The sheer number of variables influencing whether a patient will experience a cardiovascular event makes the search for new treatments “a very complex task for us” Gigler says. Nevertheless, the team’s goal is to evaluate potential treatments for a broad swath of heart conditions, requiring a high experimental volume.

Gigler runs a range of biological assays, generating cytometry data, impedance data, and images from fluorescence data. Each produces its own stream of outputs – CSV files, Excel sheets, or text files – which must then be manually copied and pasted into an analysis spreadsheet.

For standard setups such as 96-well plates, the process is repetitive and unforgiving. “You have to be really focused, and you have to do a lot of copying and pasting. This is a very critical step where a lot of errors can occur,” Gigler explains. It’s even worse, she explains, “if you notice you made a mistake with the copying and pasting, and you don’t know at what point the mistake was made, you have to start all over again.”

This status quo comes at a cost. For Gigler, the routine of assembling and preparing data can consume three to four hours at the bench, which is time that might otherwise be spent on the science itself. Frustrations in this potentially error-prone and task-heavy workflow pushed Gigler to search for an alternative. After conversations with statisticians at Boehringer Ingelheim, Gigler was led to try something they thought would be a lot simpler than continuing to use her current methods or exploring programming with tools such as R. With a new workflow based in JMP, which they suggested, Gigler could merge the data table with the analysis file automatically, eliminating the need for laborious and error-strewn copy-and-paste steps.

The impact was immediate. Tasks that once stretched across hours were reduced to around 30 minutes. Just as importantly, the process became more reliable. If the tables are aligned using JMP, Gigler says, she “can trust that it’s 100% correct.” In a field where both time and accuracy are in short supply, that shift is significant.

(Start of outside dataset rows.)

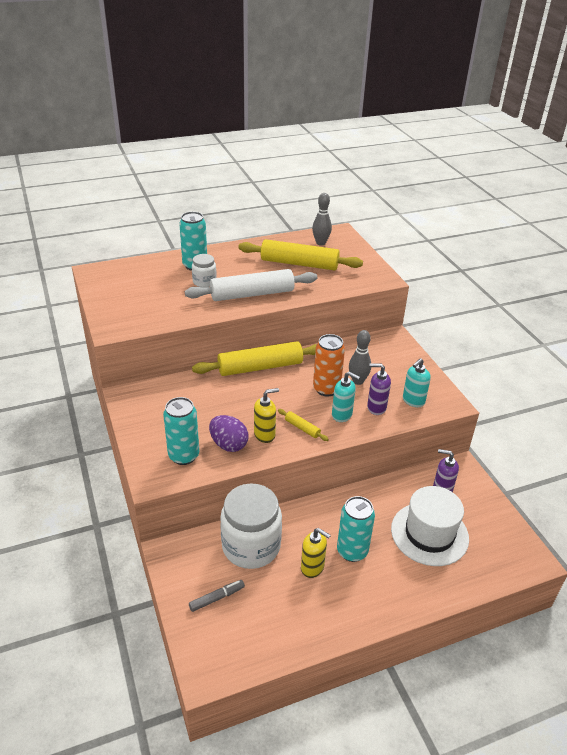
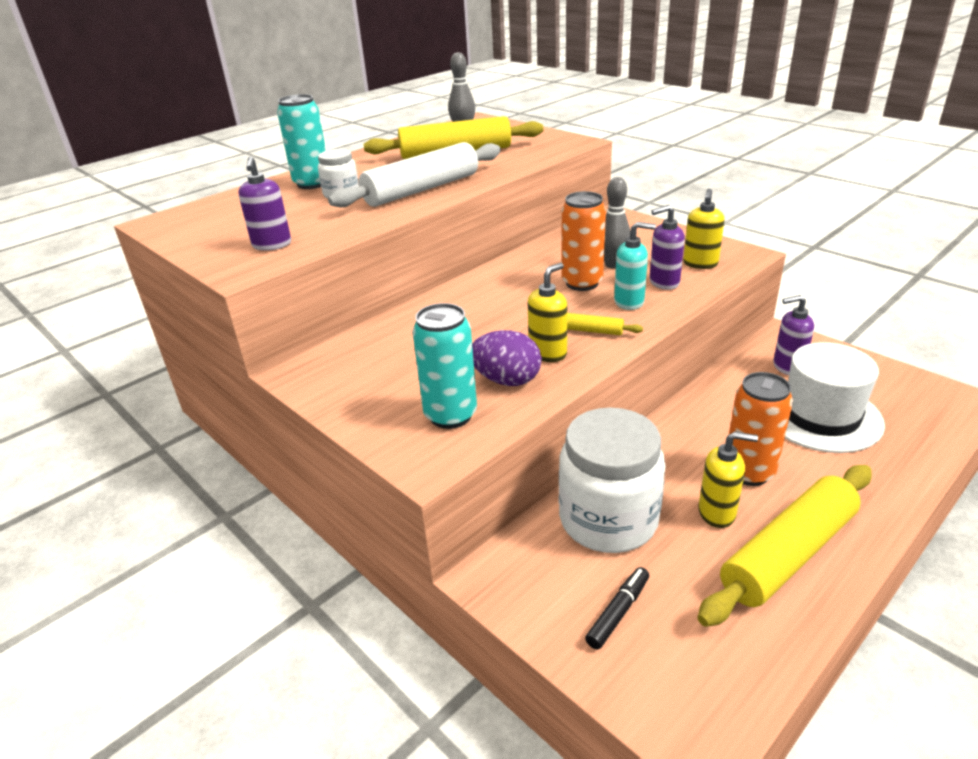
camera: 20 degrees left, 5 degrees down
(140, 314) = (272, 245): none -> purple soap dispenser
(217, 598) = (618, 612): grey marker -> black marker
(260, 367) = (472, 286): yellow rolling pin -> yellow rolling pin (788, 554)
(352, 551) = (748, 472): turquoise can -> orange can
(413, 401) = (700, 264): turquoise soap dispenser -> yellow soap dispenser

JMP has also opened the door to new experiments. In most biochemical systems, understanding how a treatment works means tracking its effects over time, which until recently was impractical. “We didn’t have the time to analyze each time point, so we just focused on specific time points from the literature. Often, they missed a time point,” Giger explains.

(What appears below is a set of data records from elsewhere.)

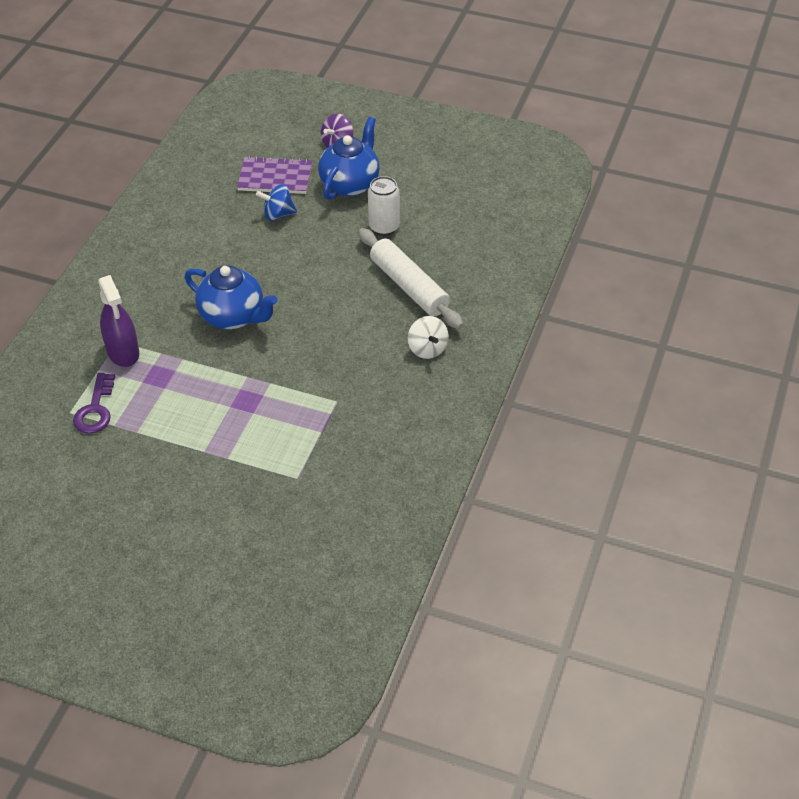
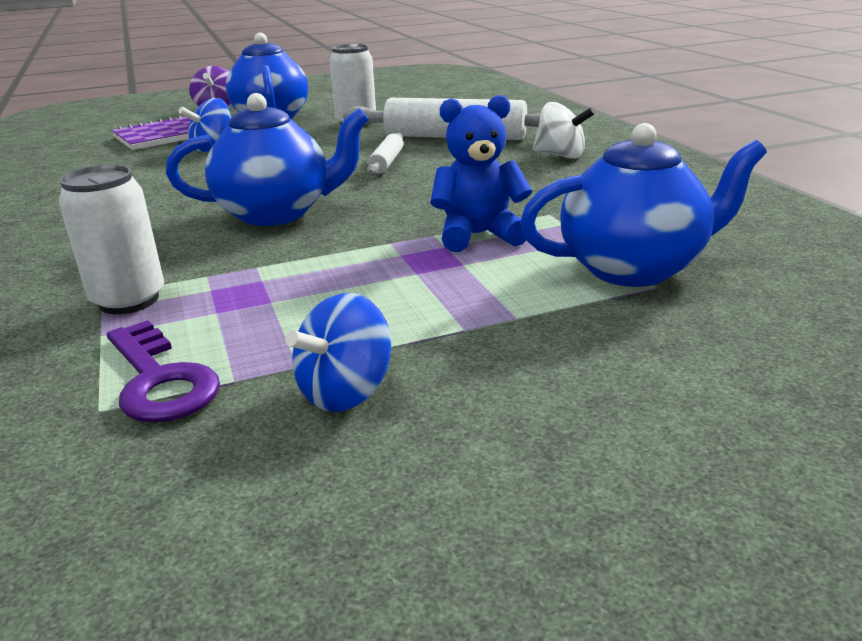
camera: 40 degrees left, 20 degrees down
(123, 352) = (129, 300): purple spray bottle -> white can
(137, 454) = (345, 392): none -> blue spinning top
(286, 396) = (478, 235): none -> blue teddy bear
(307, 462) = (634, 268): none -> blue teapot
(337, 295) = (387, 162): none -> white rolling pin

After switching to JMP, Gigler says she “can import the whole data set with all the time points, and then quickly check in Graph Builder which time point to analyze further.” She continues that using JMP “improves the quality of the data that [the team] is generating and the quality of the experiments they are running.” She notes that by having a more streamlined data analysis workflow and thus being able to interrogate more data for interesting trends, she “can now plan and conduct experiments more strategically.”

There is a persistent worry in some quarters that a more data-driven approach will pull scientists away from the bench in favor of more time spent behind the screen. Gigler’s experience is the opposite. At Boehringer Ingelheim, the adoption of JMP has allowed researchers to get back to the laboratory, freeing them up to run more focused experiments with less time spent on monotonous analytical workflows.

For Gigler, that shift matters. The time recovered is not simply a productivity gain but an opportunity to move closer to the goal that underpins the work: “providing help for patients of the future.” By cutting the hours required to analyze experimental data, Gigler and her team “spend even more time in the lab, doing more experiments for heart disease.” In a way, adopting a data-driven approach has allowed them to get back to the heart of their research: designing novel, impactful experiments to help tackle the world’s most dangerous health challenges.